Dennoch überzeugt bei Baum und Randt der literarische Zugriff. Die Schwingungsarmut, das So-Laufenlassen hat bei Randt gar etwas Gespenstisches. Aber Wut? Generationsbücher sind ja nicht nur Selbstvergewisserungen, sondern auch Selbstheilungsversuche. Haaf glaubt, „wenn wir beginnen, Kritik zu üben und nicht immer alles richtig machen zu wollen, ergeben sich die Veränderungen von selbst“. Keinesfalls soll ihre Generation als diejenige in die Geschichte eingehen, die „ihre Welt veröden“ ließ, „weil sie zu viel Angst davor hatten, sie zu retten“.

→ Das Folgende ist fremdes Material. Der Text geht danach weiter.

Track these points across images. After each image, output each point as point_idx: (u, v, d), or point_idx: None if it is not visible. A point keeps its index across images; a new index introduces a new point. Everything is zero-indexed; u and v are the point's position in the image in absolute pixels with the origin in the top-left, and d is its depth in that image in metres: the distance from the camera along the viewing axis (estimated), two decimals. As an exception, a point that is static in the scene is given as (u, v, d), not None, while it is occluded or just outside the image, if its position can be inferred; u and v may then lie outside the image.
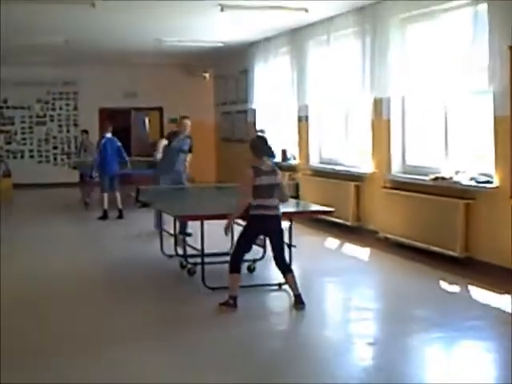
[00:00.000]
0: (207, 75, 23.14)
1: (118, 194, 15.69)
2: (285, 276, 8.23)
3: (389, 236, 11.74)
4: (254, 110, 18.09)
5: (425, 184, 10.91)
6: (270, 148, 8.21)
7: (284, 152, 16.23)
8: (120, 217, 15.45)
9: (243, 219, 8.23)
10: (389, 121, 12.04)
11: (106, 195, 15.60)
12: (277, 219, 8.11)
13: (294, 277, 8.21)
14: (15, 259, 10.94)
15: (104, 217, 15.41)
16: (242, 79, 18.86)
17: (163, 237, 10.87)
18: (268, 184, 7.99)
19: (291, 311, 8.17)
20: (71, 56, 20.15)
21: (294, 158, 15.89)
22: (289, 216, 8.82)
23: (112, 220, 15.27)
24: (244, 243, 8.17)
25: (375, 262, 10.91)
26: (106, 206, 15.49)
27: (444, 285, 9.07)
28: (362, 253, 11.42)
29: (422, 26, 11.24)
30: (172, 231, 10.58)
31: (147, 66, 22.91)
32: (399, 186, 11.70)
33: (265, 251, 9.83)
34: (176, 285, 9.38)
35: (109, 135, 15.93)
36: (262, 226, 8.14)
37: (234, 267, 8.12)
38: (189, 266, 9.63)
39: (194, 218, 8.46)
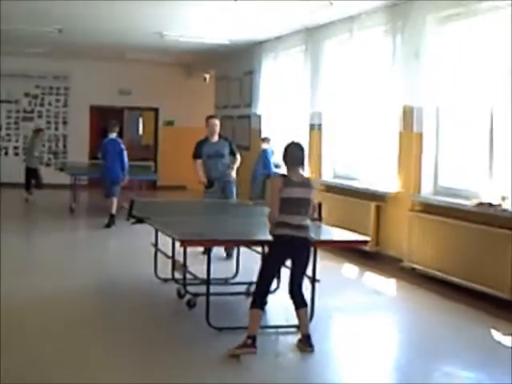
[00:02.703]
0: (207, 76, 21.69)
1: (115, 200, 14.29)
2: (297, 310, 6.91)
3: (416, 267, 10.25)
4: (259, 116, 16.58)
5: (464, 209, 9.43)
6: (300, 157, 6.88)
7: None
8: (108, 225, 14.11)
9: None
10: (420, 134, 10.55)
11: (114, 200, 14.30)
12: (306, 242, 6.79)
13: (306, 313, 6.96)
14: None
15: (109, 223, 14.13)
16: (247, 81, 17.36)
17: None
18: (298, 197, 6.71)
19: (312, 366, 6.66)
20: (64, 48, 18.67)
21: (303, 171, 14.34)
22: (314, 245, 7.28)
23: (100, 230, 13.81)
24: (267, 272, 6.81)
25: (405, 299, 9.38)
26: (113, 211, 14.21)
27: (497, 336, 7.52)
28: (387, 285, 9.93)
29: (464, 25, 9.82)
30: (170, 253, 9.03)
31: (144, 64, 21.62)
32: (431, 209, 10.21)
33: (279, 282, 8.26)
34: (172, 321, 7.82)
35: (113, 136, 14.64)
36: (288, 250, 6.75)
37: (256, 302, 6.73)
38: (188, 296, 8.12)
39: (200, 244, 6.94)
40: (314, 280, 7.41)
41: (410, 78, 10.46)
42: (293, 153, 6.87)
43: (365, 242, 7.83)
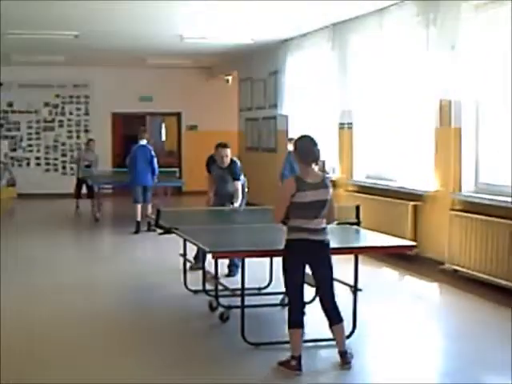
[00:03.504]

Interessanterweise ist gerade ein Buch erschienen, das ebenfalls nicht ohne Generationslabel auskommt, aber die Weltrettung, genauer: den Kampf gegen den Klimawandel thematisiert, Daniel Boeses „Wir sind jung und brauchen die Welt. Wie die Generation Facebook den Planeten rettet“. Boese, Jahrgang 1976, porträtiert junge Klimaschützer überall auf der Welt, fest davon überzeugt, bei der „Geburt der größten Jugendbewegung aller Zeiten“ dabei zu sein, „politischer und internationaler, als es die 68er je waren“. Das Buch bestätigt zwar vor allem, dass das wirkliche Großwerden dieser Jugendbewegung wohl noch dauert – aber als Impulsgeber für die zaghaften Dreißigjährigen könnte es allemal taugen. Wenngleich es schwerfällt, sich Baums Erzählerin oder Pauers Figuren als Klimaaktivistinnen bei Weltklimagipfeln vorzustellen.
Kuttners Heldin Luise etwa sorgt sich lieber um den Dreisprung Zusammenziehen, Heiraten, Kinder. „Und vor lauter Schreck haben wir angefangen, das automatisch auch von uns selbst zu erwarten.“ Haaf ist da schon weiter. In der neuesten Ausgabe von „Neon“, der Zeitschrift für alle, die nicht erwachsen werden wollen, gelesen von 35- bis 55-Jährigen, schreibt sie darüber, wann der richtige Zeitpunkt für Kinder ist. Sie selbst ist gerade Mutter geworden. Muss man sich wirklich Sorgen machen? Ach, das wird schon alles.